Author: FirewallNOVA Left

I'm the voice from left of center at FirewallNOVA. Sometimes pretty far left, sometimes pretty close to center. Sometimes maybe not left of center at all. But, mostly, I'm a bleeding-heart liberal or, if not, the crowd on the other side tends to think I am. I can live with that.

2 thoughts on “WaPo Asks Williams Questions”

  1. Yes it does seem odd – if they wanted the information, and the information is out there, someone just needs to spend some time at the appropriate court clerk records offices, or online, depending on the jurisdiction and their record keeping. The list of questions could be the exact “shopping list” handed off to an investigative reporter.

    Apparently the Board person decided decided the opinion needed to be expressed ASAP.

  2. I think this illustrates the problem of having split editorial departments. The opinion editors have no say in what the reporters do. To me, that means their (the opinion editors’) views ain’t worth any more than anyone else’s.
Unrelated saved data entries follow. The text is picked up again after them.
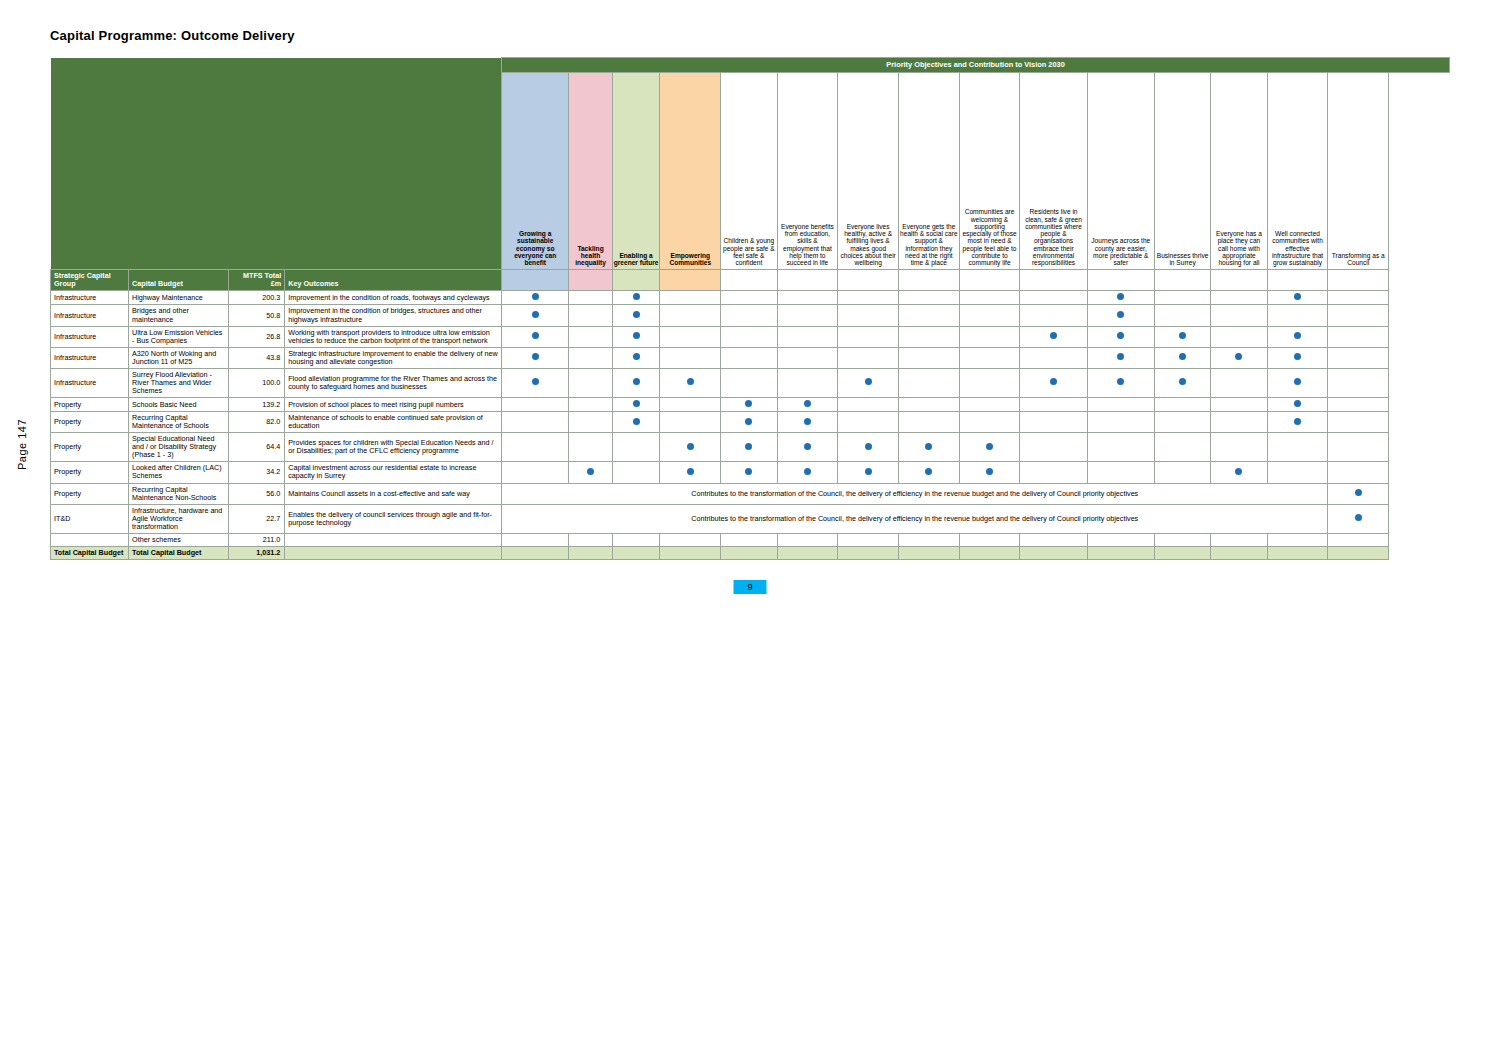Capital Programme: Outcome Delivery
| | | | | Priority Objectives and Contribution to Vision 2030 |
| | | | | Growing a sustainable economy so everyone can benefit | Tackling health inequality | Enabling a greener future | Empowering Communities | Children & young people are safe & feel safe & confident | Everyone benefits from education, skills & employment that help them to succeed in life | Everyone lives healthy, active & fulfilling lives & makes good choices about their wellbeing | Everyone gets the health & social care support & information they need at the right time & place | Communities are welcoming & supporting especially of those most in need & people feel able to contribute to community life | Residents live in clean, safe & green communities where people & organisations embrace their environmental responsibilities | Journeys across the county are easier, more predictable & safer | Businesses thrive in Surrey | Everyone has a place they can call home with appropriate housing for all | Well connected communities with effective infrastructure that grow sustainably | Transforming as a Council |
| Strategic Capital Group | Capital Budget | MTFS Total £m | Key Outcomes | | | | | | | | | | | | | | | |
| Infrastructure | Highway Maintenance | 200.3 | Improvement in the condition of roads, footways and cycleways | | | | | | | | | | | | | | | |
| Infrastructure | Bridges and other maintenance | 50.8 | Improvement in the condition of bridges, structures and other highways infrastructure | | | | | | | | | | | | | | | |
| Infrastructure | Ultra Low Emission Vehicles - Bus Companies | 26.8 | Working with transport providers to introduce ultra low emission vehicles to reduce the carbon footprint of the transport network | | | | | | | | | | | | | | | |
| Infrastructure | A320 North of Woking and Junction 11 of M25 | 43.8 | Strategic infrastructure improvement to enable the delivery of new housing and alleviate congestion | | | | | | | | | | | | | | | |
| Infrastructure | Surrey Flood Alleviation - River Thames and Wider Schemes | 100.0 | Flood alleviation programme for the River Thames and across the county to safeguard homes and businesses | | | | | | | | | | | | | | | |
| Property | Schools Basic Need | 139.2 | Provision of school places to meet rising pupil numbers | | | | | | | | | | | | | | | |
| Property | Recurring Capital Maintenance of Schools | 82.0 | Maintenance of schools to enable continued safe provision of education | | | | | | | | | | | | | | | |
| Property | Special Educational Need and / or Disability Strategy (Phase 1 - 3) | 64.4 | Provides spaces for children with Special Education Needs and / or Disabilities; part of the CFLC efficiency programme | | | | | | | | | | | | | | | |
| Property | Looked after Children (LAC) Schemes | 34.2 | Capital investment across our residential estate to increase capacity in Surrey | | | | | | | | | | | | | | | |
| Property | Recurring Capital Maintenance Non-Schools | 56.0 | Maintains Council assets in a cost-effective and safe way | Contributes to the transformation of the Council, the delivery of efficiency in the revenue budget and the delivery of Council priority objectives | |
| IT&D | Infrastructure, hardware and Agile Workforce transformation | 22.7 | Enables the delivery of council services through agile and fit-for-purpose technology | Contributes to the transformation of the Council, the delivery of efficiency in the revenue budget and the delivery of Council priority objectives | |
| | Other schemes | 211.0 | | | | | | | | | | | | | | | | |
| Total Capital Budget | Total Capital Budget | 1,031.2 | | | | | | | | | | | | | | | | |
Page 147
9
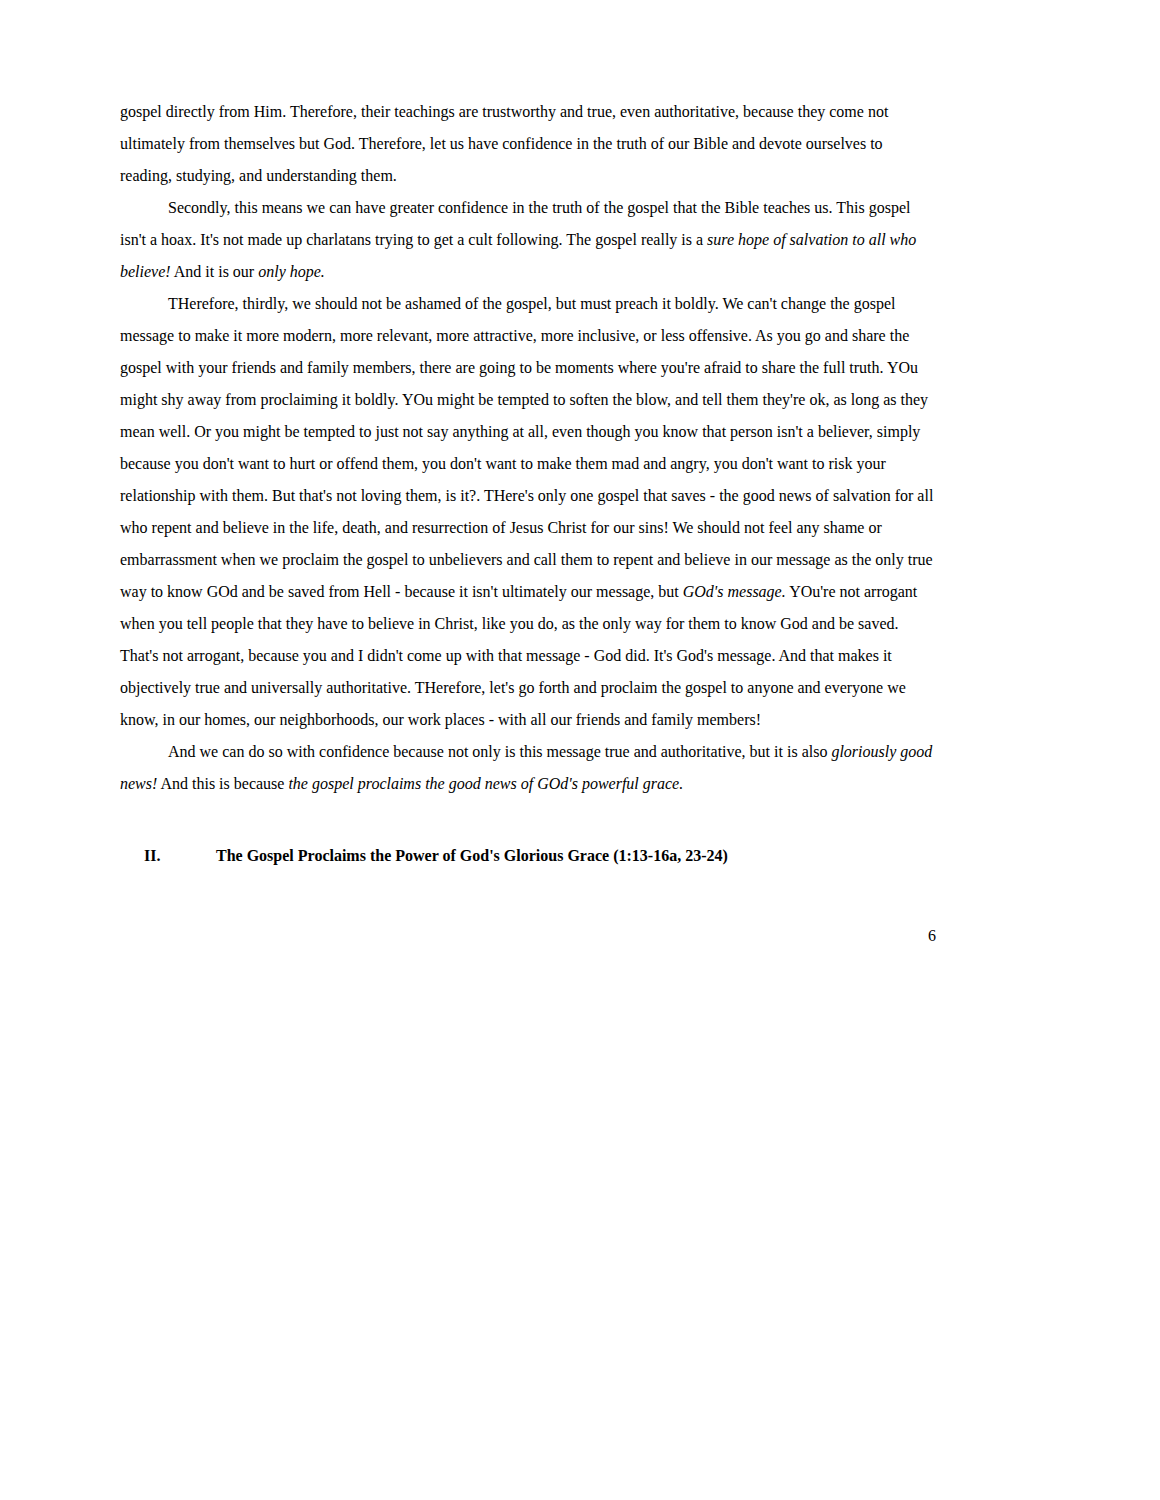gospel directly from Him. Therefore, their teachings are trustworthy and true, even authoritative, because they come not ultimately from themselves but God. Therefore, let us have confidence in the truth of our Bible and devote ourselves to reading, studying, and understanding them.
Secondly, this means we can have greater confidence in the truth of the gospel that the Bible teaches us. This gospel isn't a hoax. It's not made up charlatans trying to get a cult following. The gospel really is a sure hope of salvation to all who believe! And it is our only hope.
THerefore, thirdly, we should not be ashamed of the gospel, but must preach it boldly. We can't change the gospel message to make it more modern, more relevant, more attractive, more inclusive, or less offensive. As you go and share the gospel with your friends and family members, there are going to be moments where you're afraid to share the full truth. YOu might shy away from proclaiming it boldly. YOu might be tempted to soften the blow, and tell them they're ok, as long as they mean well. Or you might be tempted to just not say anything at all, even though you know that person isn't a believer, simply because you don't want to hurt or offend them, you don't want to make them mad and angry, you don't want to risk your relationship with them. But that's not loving them, is it?. THere's only one gospel that saves - the good news of salvation for all who repent and believe in the life, death, and resurrection of Jesus Christ for our sins! We should not feel any shame or embarrassment when we proclaim the gospel to unbelievers and call them to repent and believe in our message as the only true way to know GOd and be saved from Hell - because it isn't ultimately our message, but GOd's message. YOu're not arrogant when you tell people that they have to believe in Christ, like you do, as the only way for them to know God and be saved. That's not arrogant, because you and I didn't come up with that message - God did. It's God's message. And that makes it objectively true and universally authoritative. THerefore, let's go forth and proclaim the gospel to anyone and everyone we know, in our homes, our neighborhoods, our work places - with all our friends and family members!
And we can do so with confidence because not only is this message true and authoritative, but it is also gloriously good news! And this is because the gospel proclaims the good news of GOd's powerful grace.
II. The Gospel Proclaims the Power of God's Glorious Grace (1:13-16a, 23-24)
6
If I care what a newspaper editor thinks (and I’m not sure I do), I believe the reason I care is that they are in a position to be more informed than most of us. Beyond the reports we all get to see, they talk to the reporters. They see the full file behind a story. They might just know more than most of us are in a position to know. But, when the opinion editors are isolated from the reporting editors, what can they know that the rest of us don’t? I can read the newspapers (and other sources) as well as they can, so what possible reason do I have to care one iota about their opinions? In this particular case, they didn’t really even have opinions. They just had questions, which, if they had reporters working for them, they should have been answering, not asking. But they don’t, so this particular editorial of theirs was nothing more than literary pawing and snorting, imho.